(DIRECTIONS FOR THIS TASK): Please copy the passage of the forum thread on failed artifact installs word for word, starting with "3 * ceil(log2(RetryPollIntervalSeconds)" and going on through "prompt response Kristian!".

(SELECTED EXCERPT):
^^^^^^^^^^^^^^^^

Artifact installs failing on "Tried maximum amount of times"

~20% of our fleet is radio challenged, which is to say they suffer a number of latency and pLoss issues. While these network challenges don’t tend to prevent our devices from delivering their minutely payload to our upstream data lakes, they do seem to result in OTA failures, i.e.

...
2021-11-03 03:35:16 +0000 UTC error: Artifact install failed: Payload: can not install Payload: core-image-minimal-redrock-yocto.ext4: Cannot resume download: Tried maximum amount of times

At the moment this leaves us with somewhere around 30,000 sensors that are currently flagged as Not OTA Updatable; while this has not generally affected their ability to deliver sensor data, Im hoping there are server and/or client side modifications we can make that will help ameliorate this issue moving forward.

Environment: Self Managed Server v2.4
Client: v2.1.1 - v2.6.0
Note: Generally our artifacts are in the 35MB range.

Thoughts?

SLR-

You could try to set RetryPollIntervalSeconds a bit higher, but I don’t think it will make a big difference in your case. It uses exponential backoff with number of attempts defined by this formula:

3 * ceil(log2(RetryPollIntervalSeconds) + 1)

In other words increasing RetryPollIntervalSeconds will only increase the number of attempts slightly, but will increase waiting time a lot.

If you are ok with patching, you could try to change the 3 in that formula instead, which can be done here. Note that in order to do this you must be using Mender Client 3.0.0 or later, or else you will most likely get this error:

State data stored and retrieved maximum number of times

@kacf
Thanks for the prompt response Kristian!
My assumption was the poll interval related specifically to the client polling the server for updates.

^^^^^^^^^^^^^^^^

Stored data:
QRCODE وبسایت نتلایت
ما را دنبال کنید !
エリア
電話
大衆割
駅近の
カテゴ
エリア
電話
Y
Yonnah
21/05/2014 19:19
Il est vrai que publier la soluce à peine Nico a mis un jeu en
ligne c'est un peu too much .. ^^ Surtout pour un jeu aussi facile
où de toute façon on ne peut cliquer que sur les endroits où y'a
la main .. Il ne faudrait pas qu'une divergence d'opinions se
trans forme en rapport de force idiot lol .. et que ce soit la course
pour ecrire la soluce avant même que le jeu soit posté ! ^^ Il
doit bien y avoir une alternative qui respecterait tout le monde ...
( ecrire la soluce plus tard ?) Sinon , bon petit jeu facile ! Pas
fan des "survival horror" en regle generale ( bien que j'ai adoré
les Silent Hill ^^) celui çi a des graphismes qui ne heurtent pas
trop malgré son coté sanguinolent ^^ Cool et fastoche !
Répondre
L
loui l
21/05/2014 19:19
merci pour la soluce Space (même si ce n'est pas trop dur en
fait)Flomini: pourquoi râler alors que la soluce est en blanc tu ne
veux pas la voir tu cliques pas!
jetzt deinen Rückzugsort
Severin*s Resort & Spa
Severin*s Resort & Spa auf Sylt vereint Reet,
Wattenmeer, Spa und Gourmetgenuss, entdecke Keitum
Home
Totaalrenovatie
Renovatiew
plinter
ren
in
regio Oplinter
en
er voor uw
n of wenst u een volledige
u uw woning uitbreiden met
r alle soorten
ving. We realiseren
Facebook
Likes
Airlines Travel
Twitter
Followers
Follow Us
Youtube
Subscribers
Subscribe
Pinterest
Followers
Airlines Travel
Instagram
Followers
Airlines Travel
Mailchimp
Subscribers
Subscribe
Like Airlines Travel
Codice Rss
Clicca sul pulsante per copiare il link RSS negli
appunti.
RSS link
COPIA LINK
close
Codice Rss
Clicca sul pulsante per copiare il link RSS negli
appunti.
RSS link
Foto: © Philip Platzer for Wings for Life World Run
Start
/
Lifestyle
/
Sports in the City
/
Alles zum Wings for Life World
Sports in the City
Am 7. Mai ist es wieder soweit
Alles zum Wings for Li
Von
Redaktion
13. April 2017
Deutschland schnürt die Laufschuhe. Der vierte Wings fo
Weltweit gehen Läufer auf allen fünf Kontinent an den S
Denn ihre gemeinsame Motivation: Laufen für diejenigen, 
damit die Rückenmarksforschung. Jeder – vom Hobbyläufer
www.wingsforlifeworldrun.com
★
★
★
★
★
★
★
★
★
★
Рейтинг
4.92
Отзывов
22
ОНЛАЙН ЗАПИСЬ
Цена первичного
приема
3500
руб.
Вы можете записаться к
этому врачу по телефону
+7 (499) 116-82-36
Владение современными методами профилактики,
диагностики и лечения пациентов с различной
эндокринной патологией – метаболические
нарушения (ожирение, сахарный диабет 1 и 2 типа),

^^^^^^^^^^^^^^^^

(RESPONSE BELOW):
3 * ceil(log2(RetryPollIntervalSeconds) + 1)

In other words increasing RetryPollIntervalSeconds will only increase the number of attempts slightly, but will increase waiting time a lot.

If you are ok with patching, you could try to change the 3 in that formula instead, which can be done here. Note that in order to do this you must be using Mender Client 3.0.0 or later, or else you will most likely get this error:

State data stored and retrieved maximum number of times

@kacf
Thanks for the prompt response Kristian!